• **EXERCISE MATERIAL**:

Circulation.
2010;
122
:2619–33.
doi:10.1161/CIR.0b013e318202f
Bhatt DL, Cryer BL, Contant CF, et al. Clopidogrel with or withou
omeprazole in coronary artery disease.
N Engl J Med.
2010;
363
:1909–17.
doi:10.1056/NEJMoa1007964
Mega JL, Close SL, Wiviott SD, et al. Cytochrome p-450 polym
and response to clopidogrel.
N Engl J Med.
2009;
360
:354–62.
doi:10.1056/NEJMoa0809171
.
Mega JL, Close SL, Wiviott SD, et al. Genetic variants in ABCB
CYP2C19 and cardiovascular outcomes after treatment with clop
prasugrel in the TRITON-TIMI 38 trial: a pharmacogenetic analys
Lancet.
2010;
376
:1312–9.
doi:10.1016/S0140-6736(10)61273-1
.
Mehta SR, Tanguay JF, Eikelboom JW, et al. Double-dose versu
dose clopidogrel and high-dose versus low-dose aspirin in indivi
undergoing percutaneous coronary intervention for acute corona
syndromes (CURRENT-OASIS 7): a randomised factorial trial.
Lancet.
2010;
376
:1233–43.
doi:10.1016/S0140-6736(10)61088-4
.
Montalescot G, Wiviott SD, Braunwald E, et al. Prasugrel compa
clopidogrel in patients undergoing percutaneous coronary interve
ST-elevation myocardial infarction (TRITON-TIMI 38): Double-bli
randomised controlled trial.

...

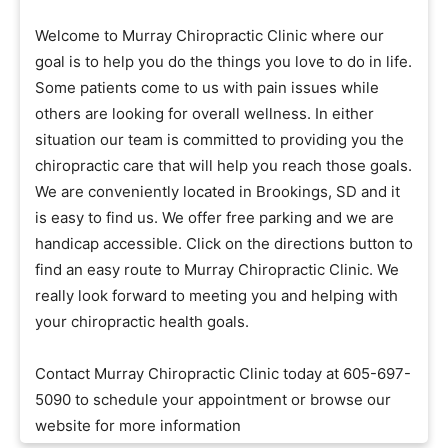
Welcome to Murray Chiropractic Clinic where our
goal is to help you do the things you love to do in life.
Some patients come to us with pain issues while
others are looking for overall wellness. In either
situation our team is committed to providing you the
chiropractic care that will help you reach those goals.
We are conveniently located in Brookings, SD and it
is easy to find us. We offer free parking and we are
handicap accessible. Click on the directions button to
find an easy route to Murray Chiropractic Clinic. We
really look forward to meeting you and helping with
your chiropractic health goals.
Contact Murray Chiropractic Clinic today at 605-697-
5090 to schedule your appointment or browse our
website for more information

• **WORK REQUEST**: Among the entries above, locate the lines containing "Circulation." and "doi:10.1056/NEJMoa1007964", and transcribe exactly those two lines and all lines between.

• **REPLY**:
Circulation.
2010;
122
:2619–33.
doi:10.1161/CIR.0b013e318202f
Bhatt DL, Cryer BL, Contant CF, et al. Clopidogrel with or withou
omeprazole in coronary artery disease.
N Engl J Med.
2010;
363
:1909–17.
doi:10.1056/NEJMoa1007964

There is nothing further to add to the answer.